"Guardiola dovrebbe essere l'eccezione, non la regola.

Ultimamente si è innescato un meccanismo a catena, attraverso il quale sono state affidate squadre importanti ad allenatori senza esperienza, che per questo poi si sono bruciati"

Forse è proprio vero che il destino di ognuno di noi vive in quel luogo virtuale che risiede perfettamente a metà tra l'inconscio e il subconscio.
E che, come dicono in Africa, puoi svegliarti anche molto presto, all'alba, ma il tuo destino si è comunque svegliato mezz'ora prima di te. 
Quello di Maurizio Sarri, in ogni caso, è particolarmente mattiniero. Se non, addirittura, insonne.

Ben sei anni fa (ottobre 2014, per la precisione), quando ancora il Sarrismo era poco più di un'utopia anche per i più navigati conoscitori della Serie B, il nostro affidò quest'analisi alla stampa. Si commentava il tumultuoso approdo di Pippo Inzaghi alla guida del Milan, e Maurizio da Figline cercava così, altrettanto tumultuosamente, di andare a legittimarsi i meriti, rispetto all'opinione pubblica, della sua epocale e proverbiale gavetta.

Una gavetta che l'ha portato sino all'apogeo del calcio italiano, dove, suo malgrado, è stato - a posteriori, giustamente, e anche per colpa sua - mangiato, digerito e cacato in un amen, tanto dall'ambiente quanto dalla reggenza.
E sostituito con l'emblema più seducente della categoria degli allenatori senza esperienza: Andrea Pirlo.


Doveva anna' così, fratellì.

Ci resteranno nel cuore e nella mente, intarsiati come si faceva nel Trecento senese, la dolcissima filosofia e l'archetipo lussureggiante del tuo calcio. Ma, soprattutto, il tuo approccio a questo mondo, o almeno quello che era un tempo. 
Che, in un editoriale dal titolo 'Fumo e arrosto. La boccata di Zeman, il soffio di Sarri', sempre a quell'epoca - quella empolese -, descrissi così.

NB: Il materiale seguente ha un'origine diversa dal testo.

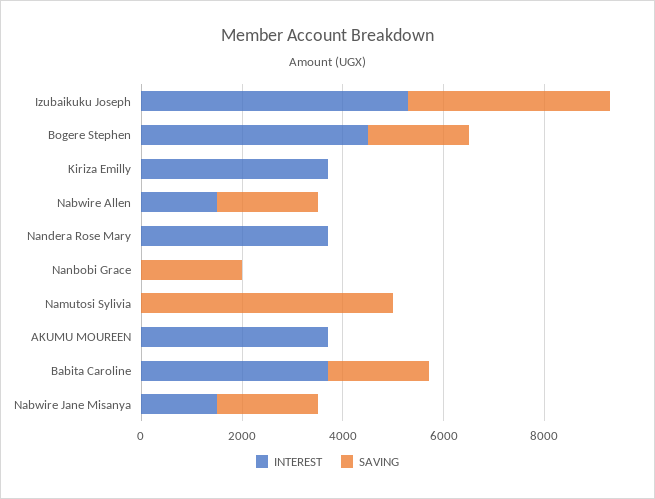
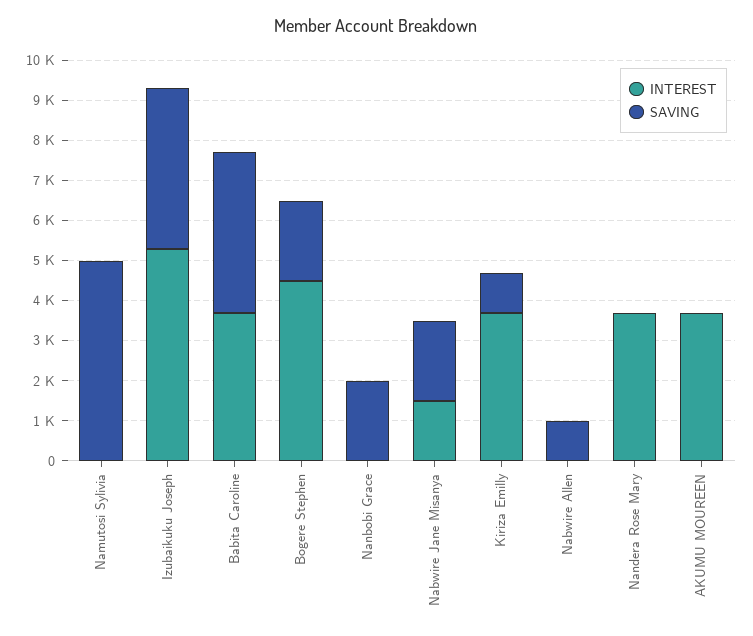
  {
    "INTEREST": {
      "Izubaikuku Joseph": 5400,
      "Bogere Stephen": 4600,
      "Kiriza Emilly": 3800,
-     "Nabwire Allen": 1500,
+     "Nabwire Allen": 0,
      "Nandera Rose Mary": 3800,
      "Nanbobi Grace": 0,
      "Namutosi Sylivia": 0,
      "AKUMU MOUREEN": 3800,
      "Babita Caroline": 3800,
      "Nabwire Jane Misanya": 1600
    },
    "SAVING": {
      "Izubaikuku Joseph": 4000,
      "Bogere Stephen": 2000,
-     "Kiriza Emilly": 0,
+     "Kiriza Emilly": 1000,
-     "Nabwire Allen": 2000,
+     "Nabwire Allen": 1000,
      "Nandera Rose Mary": 0,
      "Nanbobi Grace": 2000,
      "Namutosi Sylivia": 5000,
      "AKUMU MOUREEN": 0,
-     "Babita Caroline": 2000,
+     "Babita Caroline": 4000,
      "Nabwire Jane Misanya": 2000
    }
  }

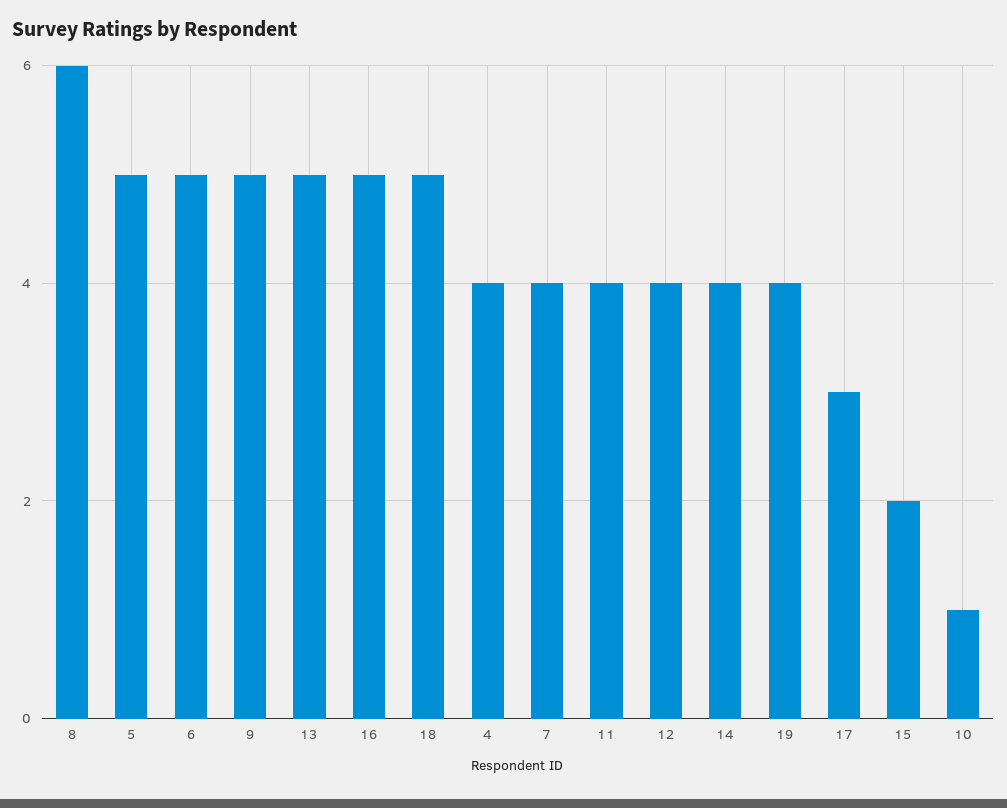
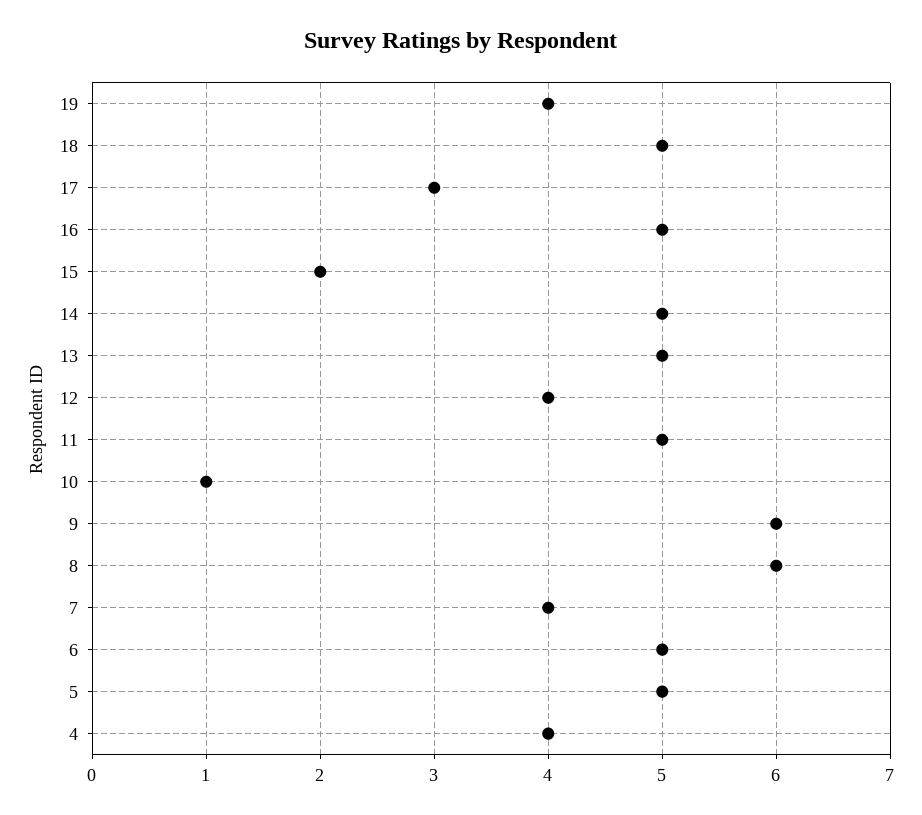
  {
    "8": 6,
    "5": 5,
    "6": 5,
-   "9": 5,
+   "9": 6,
    "13": 5,
    "16": 5,
    "18": 5,
    "4": 4,
    "7": 4,
-   "11": 4,
+   "11": 5,
    "12": 4,
-   "14": 4,
+   "14": 5,
    "19": 4,
    "17": 3,
    "15": 2,
    "10": 1
  }

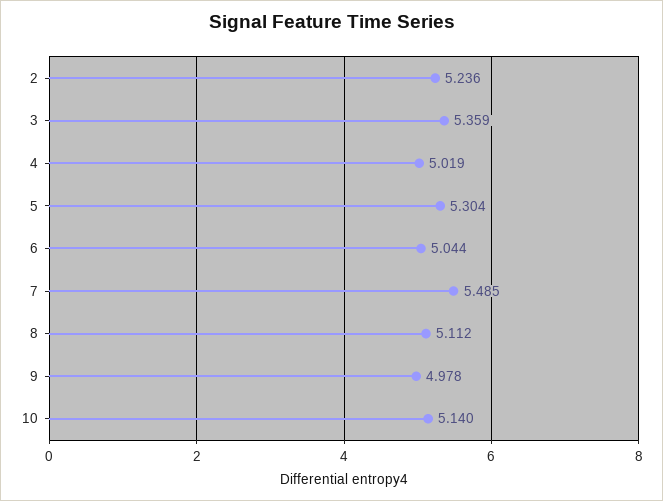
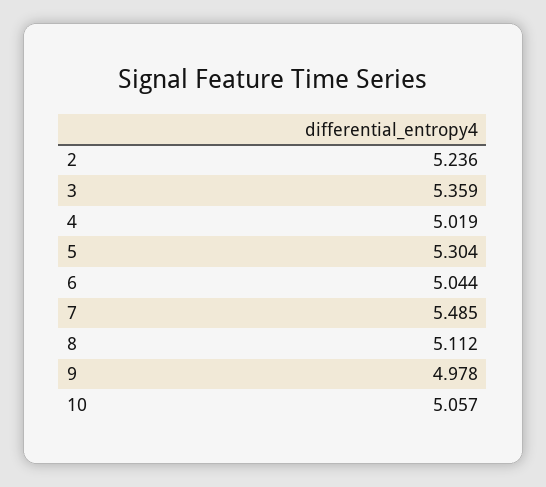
  {
    "2": 5.236,
    "3": 5.359,
    "4": 5.019,
    "5": 5.304,
    "6": 5.044,
    "7": 5.485,
    "8": 5.112,
    "9": 4.978,
-   "10": 5.14
+   "10": 5.057
  }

Quasi platonico ed, a dirla tutta, anche vagamente zemaniano. 
Di chi la filosofia la custodisce gelosamente per i suoi momenti d'intimità riflessiva, e che invece, come consiglia il medico, ai suoi ragazzi negli spogliatoi fa mangiare la pizza.
Di chi, nei rari momenti in cui stacca da moduli e avversari, legge Bukowski e Fante, ma che poi prepara tanto metodicamente il suo lavoro settimanale tanto da dedicare alla sua organizzazione l'intera tesi di cui sopra.

Di chi non ha paura. Né di ciò che lo aspetta, né della fatica mentale e fisica dello sbarco in un ambiente in cui la tuta, se va bene, si è abituati a portarla solo in palestra. Lo stress e la fatica, d'altra parte, sono di chi "Si alza alle 6 del mattino per andare a lavorare in fabbrica". 
E che poi, dopo 10 ore di sudore, torna a casa, abbraccia la famiglia, si stende sul divano, e si gode una meritata sigaretta. E lo fa anzitutto prolungando la boccata con la stessa, profetica, poetica, silente e illuminata rilassatezza di Zeman. Per poi, all'opposto, espirare quel piccolo, grigio, tornado di piacere con la medesima, operaia, frenesia di Sarri.

Un soffio corroborante, che ha lo stesso gusto di chi, soddisfatto, sa bene che il fumo uccide. 
Ma anche, come diceva Accatino, che la vita mica scherza.